Tamara Drewe – the Film and the Representation of Writers



You look good. Thanks for coming back. It’s because it’s Friday isn’t it? You smile but say nothing. You sip the hot tea I’ve given you. I won’t tax you by rambling on too much today I promise.

I watched the film  a week ago and was surprised to find that I enjoyed it. During the film I found myself laughing out loud a few times. It was mostly because of how it represented writers in the film. It alluded to the writing process and how writers work.
Adapted from the original Posy Simmonds comic strip series, the film was directed by Stephen Frears and the screenplay written by Moira Buffini.
Tamara Drewe is a very funny film, an adroitly observed satire on sexual mores, the pretensions of literary folk and country life that combines rural rumpy-pumpy with an ending of grand-guignol horror that gives lie to the notion of the countryside as tranquil arcadia. 
Posh (Gemma Arterton) returns to her hometown set in rural middle-class Dorset countryside and stirs up drama at the nearby farm that functions as a writer’s retreat.
The farm is run by Beth (Tamsin Greig) who tirelessly caters for her best-selling author husband Nicholas (Roger Allam) who prides himself of churning out ten pages every day. In the film he says ‘The real secret to being a writer is knowing how to lie.’ In the film he is both a liar and a cheat.
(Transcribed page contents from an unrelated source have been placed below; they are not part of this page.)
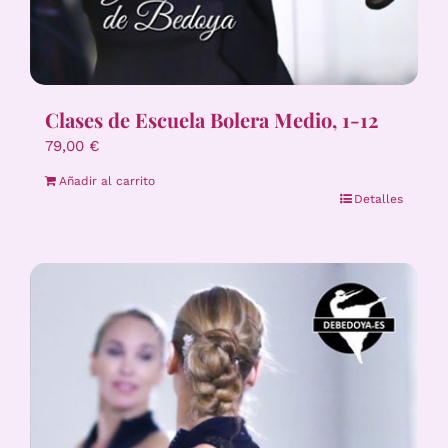
Clases de Escuela Bolera Medio, 1-12
79,00
€
Añadir al carrito
Detalles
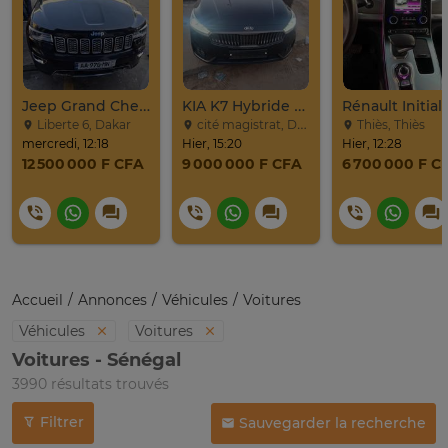
Jeep Grand Cherokee Overland 2019 À Vendre
KIA K7 Hybride Full 2017
Liberte 6, Dakar
cité magistrat, Dakar
Thiès, Thiès
mercredi, 12:18
Hier, 15:20
Hier, 12:28
12 500 000 F CFA
9 000 000 F CFA
6 700 000 F C
Accueil
Annonces
Véhicules
Voitures
Véhicules
Voitures
Voitures - Sénégal
3990 résultats trouvés
Filtrer
Sauvegarder la recherche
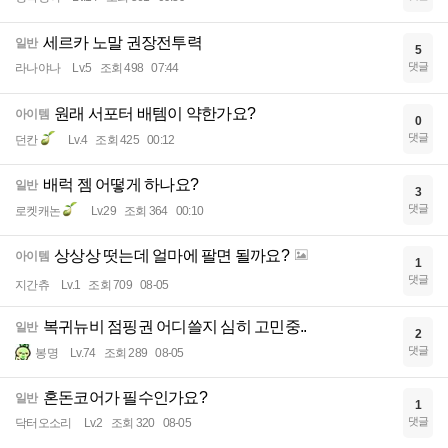
세르카 노말 권장전투력
일반
5
댓글
라나야나
Lv.5
조회 498
07:44
원래 서포터 배템이 약한가요?
아이템
0
댓글
던칸
Lv.4
조회 425
00:12
배럭 젬 어떻게 하나요?
일반
3
댓글
로켓캐논
Lv.29
조회 364
00:10
상상상 떳는데 얼마에 팔면 될까요?
아이템
1
댓글
지간츄
Lv.1
조회 709
08-05
복귀뉴비 점핑권 어디쓸지 심히 고민중..
일반
2
댓글
봉명
Lv.74
조회 289
08-05
혼돈코어가 필수인가요?
일반
1
댓글
닥터오소리
Lv.2
조회 320
08-05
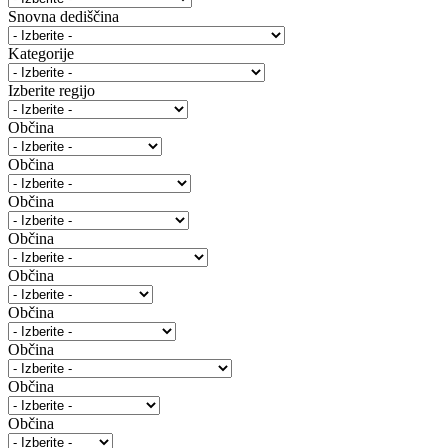
Snovna dediščina
Kategorije
Izberite regijo
Občina
Občina
Občina
Občina
Občina
Občina
Občina
Občina
Občina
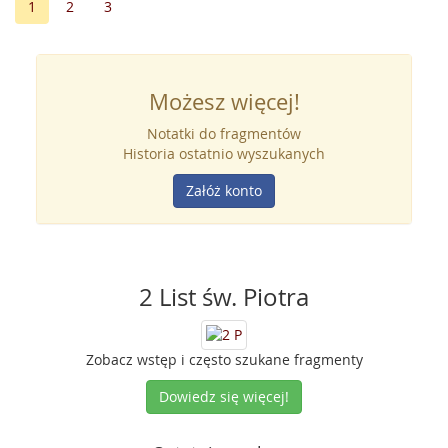
1
2
3
Możesz więcej!
Notatki do fragmentów
Historia ostatnio wyszukanych
Załóż konto
2 List św. Piotra
Zobacz wstęp i często szukane fragmenty
Dowiedz się więcej!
It is the character Glen (Bill Camp), an American writer, that made me chuckle when he complains about having writer’s block comparing it to being constipated. Later when his writing is flowing he gets excited and compares it to having just passed a big massive stool. I can’t remember the exact words he used but it was funny. At one point, Glen says ‘my kind of books aren’t about sales’ and you get a table full of writers chatting about self-publishing. And of course, Glen is writing about Thomas Hardy alluding to the fact that Simmonds’ comic strip series is based on Thomas Hardy’s Far from the Madding Crowd.
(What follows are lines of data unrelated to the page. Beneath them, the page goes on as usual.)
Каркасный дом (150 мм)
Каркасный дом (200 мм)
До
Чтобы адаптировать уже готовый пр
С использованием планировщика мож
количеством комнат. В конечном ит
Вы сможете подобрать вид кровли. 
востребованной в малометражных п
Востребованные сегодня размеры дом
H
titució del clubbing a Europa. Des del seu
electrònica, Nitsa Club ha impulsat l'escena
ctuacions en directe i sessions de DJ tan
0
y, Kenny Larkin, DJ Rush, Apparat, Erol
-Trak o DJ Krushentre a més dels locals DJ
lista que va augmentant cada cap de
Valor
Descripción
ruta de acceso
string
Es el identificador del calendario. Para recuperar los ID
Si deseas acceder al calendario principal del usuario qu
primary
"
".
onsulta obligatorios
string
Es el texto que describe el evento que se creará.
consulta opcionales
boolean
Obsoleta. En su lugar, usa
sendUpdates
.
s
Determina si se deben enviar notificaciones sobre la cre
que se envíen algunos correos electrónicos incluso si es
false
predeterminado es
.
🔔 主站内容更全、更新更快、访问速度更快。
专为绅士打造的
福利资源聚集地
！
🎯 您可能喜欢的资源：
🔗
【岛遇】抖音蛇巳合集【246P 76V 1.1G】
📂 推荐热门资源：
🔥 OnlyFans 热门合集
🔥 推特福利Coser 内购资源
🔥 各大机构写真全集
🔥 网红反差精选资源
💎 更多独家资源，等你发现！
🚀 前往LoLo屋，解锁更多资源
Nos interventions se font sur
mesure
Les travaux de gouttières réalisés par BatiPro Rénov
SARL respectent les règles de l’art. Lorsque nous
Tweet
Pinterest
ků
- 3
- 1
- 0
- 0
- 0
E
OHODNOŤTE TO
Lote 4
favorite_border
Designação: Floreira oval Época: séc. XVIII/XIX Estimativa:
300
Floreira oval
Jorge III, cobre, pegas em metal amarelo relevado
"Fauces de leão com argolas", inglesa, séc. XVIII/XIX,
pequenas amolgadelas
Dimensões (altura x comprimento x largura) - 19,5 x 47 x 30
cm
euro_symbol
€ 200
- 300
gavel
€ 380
Whatever the merits or flaws of the film, there were some really good lines in it.
The film ends with Nicholas’s view that all writers are thieves and liars. That’s a bit harsh. As writers, we do steal from life and we do make things up. But don’t all artists? Doesn’t everyone?
What did I think of the film?
I enjoyed it mostly because of the references to writers and writing. The most likeable character I found was Glen – though by the end of the film I wasn’t sure. Tamara Drewe has been compared to Bridget Jones and I’m sorry but you can’t compare the two. Bridget Jones was an extremely likeable character – not so much.
Have a great weekend.
Have you seen the film?
What did you think of how it represented writers and the writing process?